DATASET EXTRACT:
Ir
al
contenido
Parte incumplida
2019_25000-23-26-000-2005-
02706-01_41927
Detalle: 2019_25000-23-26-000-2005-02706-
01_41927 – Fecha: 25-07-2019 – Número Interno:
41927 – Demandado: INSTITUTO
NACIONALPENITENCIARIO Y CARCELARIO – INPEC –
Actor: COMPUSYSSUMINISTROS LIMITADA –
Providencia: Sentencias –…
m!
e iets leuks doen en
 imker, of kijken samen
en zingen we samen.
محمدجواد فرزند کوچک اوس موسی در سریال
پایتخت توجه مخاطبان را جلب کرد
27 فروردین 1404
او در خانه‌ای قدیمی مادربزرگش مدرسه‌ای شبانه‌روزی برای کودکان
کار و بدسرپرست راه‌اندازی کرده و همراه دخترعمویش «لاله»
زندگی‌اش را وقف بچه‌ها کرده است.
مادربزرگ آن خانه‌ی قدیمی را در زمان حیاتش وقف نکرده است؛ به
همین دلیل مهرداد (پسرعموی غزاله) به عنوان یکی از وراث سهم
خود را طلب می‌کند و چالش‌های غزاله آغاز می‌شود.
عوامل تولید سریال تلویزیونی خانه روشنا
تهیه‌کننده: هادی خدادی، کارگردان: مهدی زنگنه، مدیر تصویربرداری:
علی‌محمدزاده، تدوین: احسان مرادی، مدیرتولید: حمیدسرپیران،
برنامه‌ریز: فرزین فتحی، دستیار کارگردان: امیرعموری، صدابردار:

EXERCISE REQUIREMENTS: Copy out the text of every entry line for line, without changing anything.

TASK SOLUTION:
Ir
al
contenido
Parte incumplida
2019_25000-23-26-000-2005-
02706-01_41927
Detalle: 2019_25000-23-26-000-2005-02706-
01_41927 – Fecha: 25-07-2019 – Número Interno:
41927 – Demandado: INSTITUTO
NACIONALPENITENCIARIO Y CARCELARIO – INPEC –
Actor: COMPUSYSSUMINISTROS LIMITADA –
Providencia: Sentencias –…
m!
e iets leuks doen en
 imker, of kijken samen
en zingen we samen.
محمدجواد فرزند کوچک اوس موسی در سریال
پایتخت توجه مخاطبان را جلب کرد
27 فروردین 1404
او در خانه‌ای قدیمی مادربزرگش مدرسه‌ای شبانه‌روزی برای کودکان
کار و بدسرپرست راه‌اندازی کرده و همراه دخترعمویش «لاله»
زندگی‌اش را وقف بچه‌ها کرده است.
مادربزرگ آن خانه‌ی قدیمی را در زمان حیاتش وقف نکرده است؛ به
همین دلیل مهرداد (پسرعموی غزاله) به عنوان یکی از وراث سهم
خود را طلب می‌کند و چالش‌های غزاله آغاز می‌شود.
عوامل تولید سریال تلویزیونی خانه روشنا
تهیه‌کننده: هادی خدادی، کارگردان: مهدی زنگنه، مدیر تصویربرداری:
علی‌محمدزاده، تدوین: احسان مرادی، مدیرتولید: حمیدسرپیران،
برنامه‌ریز: فرزین فتحی، دستیار کارگردان: امیرعموری، صدابردار:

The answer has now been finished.